Thursday, June 24, 2010

Wrong. The Appellate Division, Third Department has disagreed with the Second Circuit on the constitutionality of New York's persistent felony offenders sentencing statute. In People v. Battease, the Third Department rejected the defendant's contention that his 20-years-to-life sentence was excessive and unconstitutional. The decision in that case can be found here. The Second Circuit, in Besser v. Walsh and other cases, has invalidated heavy sentences imposed under the statute because they were imposed by judges on persistent felony offenders and not by jurors, in violation of the Sixth Amendment.

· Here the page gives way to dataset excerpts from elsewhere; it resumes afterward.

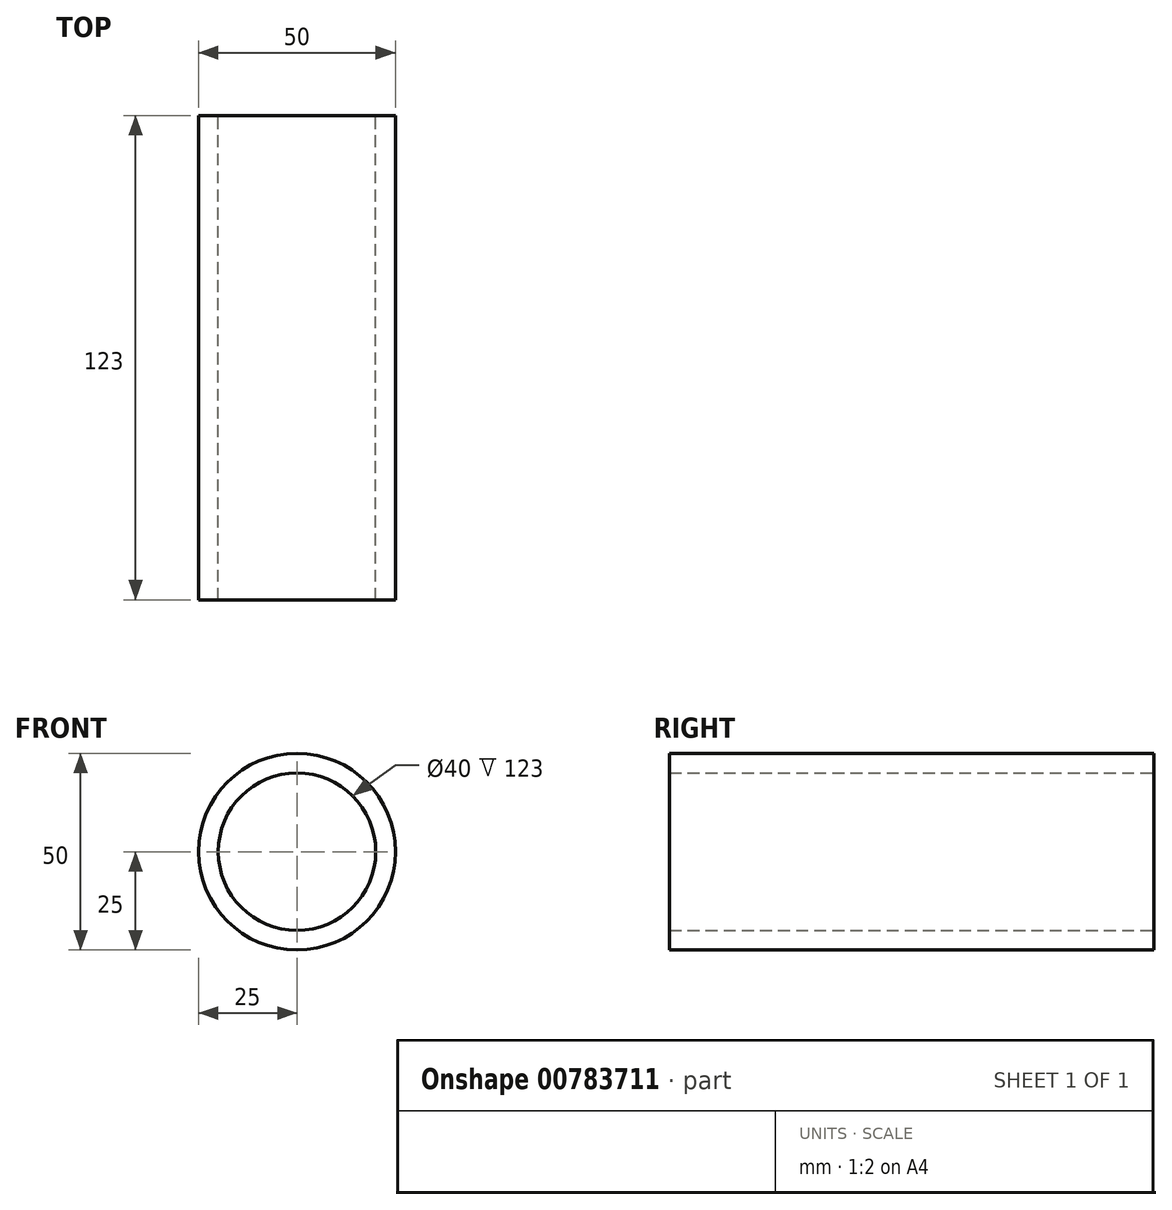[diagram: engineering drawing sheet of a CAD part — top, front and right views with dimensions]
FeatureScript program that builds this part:
annotation { "Feature Type Name" : "Feature", "Feature Type Description" : "" }
export const myFeature = defineFeature(function(context is Context, id is Id, definition is map)
    precondition{}
    {
        {
            var Q0;
            Q0=qCreatedBy(makeId("Front.planeOp"),FACE);
            var sketch = newSketch(context, id + "F0", { "sketchPlane" : qUnion([Q0])});
            skCircle(sketch, "E0", {"center": v(0, 0) * mm, "radius": 25 * mm});
            skCircle(sketch, "E1", {"center": v(0, 0) * mm, "radius": 20 * mm});
            skSolve(sketch);
        }
        {
            var Q0;
            Q0=makeQuery(id+"F0.imprint","IMPRINT",FACE,{"disambiguationData":[TD([[makeQuery(id+"F0.imprint","IMPRINT",EDGE,{"derivedFrom":sQuery(id+"F0.wireOp",EDGE,"E0")}),1.0]])]});
            extrude(context, id + "F1", {"entities" : qUnion([Q0]), "depth" : 123 * mm, "offsetDistance" : 25 * mm});
        }
    });
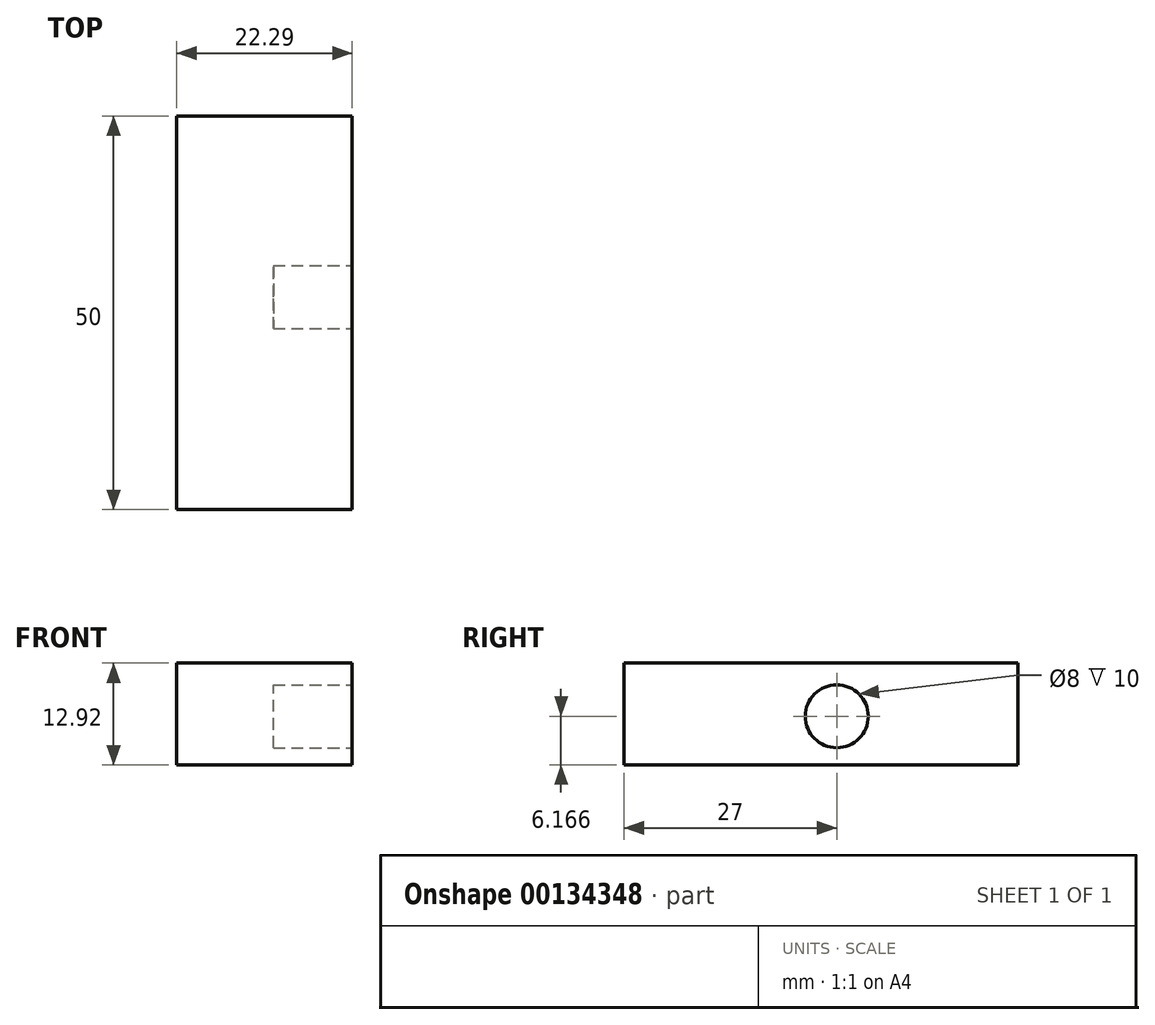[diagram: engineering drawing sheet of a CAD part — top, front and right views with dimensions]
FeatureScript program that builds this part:
annotation { "Feature Type Name" : "Feature", "Feature Type Description" : "" }
export const myFeature = defineFeature(function(context is Context, id is Id, definition is map)
    precondition{}
    {
        {
            var Q0;
            Q0=qCreatedBy(makeId("Front.planeOp"),FACE);
            var sketch = newSketch(context, id + "F0", { "sketchPlane" : qUnion([Q0])});
            skLineSegment(sketch, "E0.bottom", {"start": v(25.02, -27.66) * mm, "end": v(-24.98, -27.66) * mm});
            skLineSegment(sketch, "E0.top", {"start": v(25.02, 22.34) * mm, "end": v(-24.98, 22.34) * mm});
            skLineSegment(sketch, "E0.left", {"start": v(25.02, -27.66) * mm, "end": v(25.02, 22.34) * mm});
            skLineSegment(sketch, "E0.right", {"start": v(-24.98, -27.66) * mm, "end": v(-24.98, 22.34) * mm});
            skPoint(sketch, "E0.middle", {"position": v(0.02, -2.66) * mm});
            skLineSegment(sketch, "E1", {"start": v(11.1, 22.34) * mm, "end": v(11.1, 9.42) * mm});
            skLineSegment(sketch, "E2", {"start": v(11.1, 9.42) * mm, "end": v(-11.19, 9.42) * mm});
            skLineSegment(sketch, "E3", {"start": v(-11.19, 9.42) * mm, "end": v(-11.19, 22.34) * mm});
            skLineSegment(sketch, "E4", {"start": v(25.02, -9.38) * mm, "end": v(0.02, -9.38) * mm});
            skLineSegment(sketch, "E5", {"start": v(0.02, -9.38) * mm, "end": v(0.02, 9.42) * mm});
            skLineSegment(sketch, "E6", {"start": v(0.02, -9.38) * mm, "end": v(-24.98, -27.66) * mm});
            skSolve(sketch);
        }
        {
            var Q0;
            {var subQ3=sQuery(id+"F0.wireOp",EDGE,"E1");Q0=makeQuery(id+"F0.imprint","IMPRINT",FACE,{"disambiguationData":[TD([[makeQuery(id+"F0.imprint","IMPRINT",EDGE,{"derivedFrom":subQ3}),-1.0]])]});}
            extrude(context, id + "F1", {"entities" : qUnion([Q0]), "depth" : 50 * mm});
        }
        {
            var Q0;
            Q0=makeQuery(id+"F1.opExtrude","SWEPT_FACE",FACE,{"disambiguationData":[OSD([sQuery(id+"F0.wireOp",EDGE,"E1")])]});
            var sketch = newSketch(context, id + "F2", { "sketchPlane" : qUnion([Q0])});
            skCircle(sketch, "E7", {"center": v(-23, 15.59) * mm, "radius": 4 * mm});
            skSolve(sketch);
        }
        {
            var Q0;
            Q0=makeQuery(id+"F2.imprint","IMPRINT",FACE,{"disambiguationData":[TD([[makeQuery(id+"F2.imprint","IMPRINT",EDGE,{"derivedFrom":sQuery(id+"F2.wireOp",EDGE,"E7")}),1.0]])]});
            extrude(context, id + "F3", {"entities" : qUnion([Q0]), "operationType" : NewBodyOperationType.REMOVE, "oppositeDirection" : true, "depth" : 10 * mm});
        }
    });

The Second Circuit's decision can be found here. The Third Department held that it was not bound by local federal circuit court rulings.

This raises an interesting issue. Assume that the New York State Court of Appeals hears this case and agrees with the Third Department. All state courts will be bound by this precedent. But then, if the case goes to federal habeas review, the federal courts will be bound by the Second Circuit decision. In questions of constitutional law, the Second Circuit would not be bound by the decision of the New York State Court of Appeals. So the two court systems would seem to be directly competing on this matter, with the federal system winning in the end. So was the Third Department correct in finding that it was not bound by the Second Circuit's interpretation of federal constitutional law?

Tuesday, June 22, 2010

EFTs. The Second Circuit has held that electronic fund transfers temporarily in the possession of an intermediate bank in New York may not be garnished. The decision in Export-Import Bank of the United States v. Asia Pulp & Paper Co. can be found here.

Wednesday, June 02, 2010

Costs. The Second Circuit has held that a district court was not restricted in any way from awarding a successful appellant as a cost the expense of obtaining a letter of credit in order to bond an appeal. The mandate of the appellate court does not have to specify what costs may be sought from the district court.

The decision in L-3 Communications Corp. v. OSI Systems, Inc. can be found here.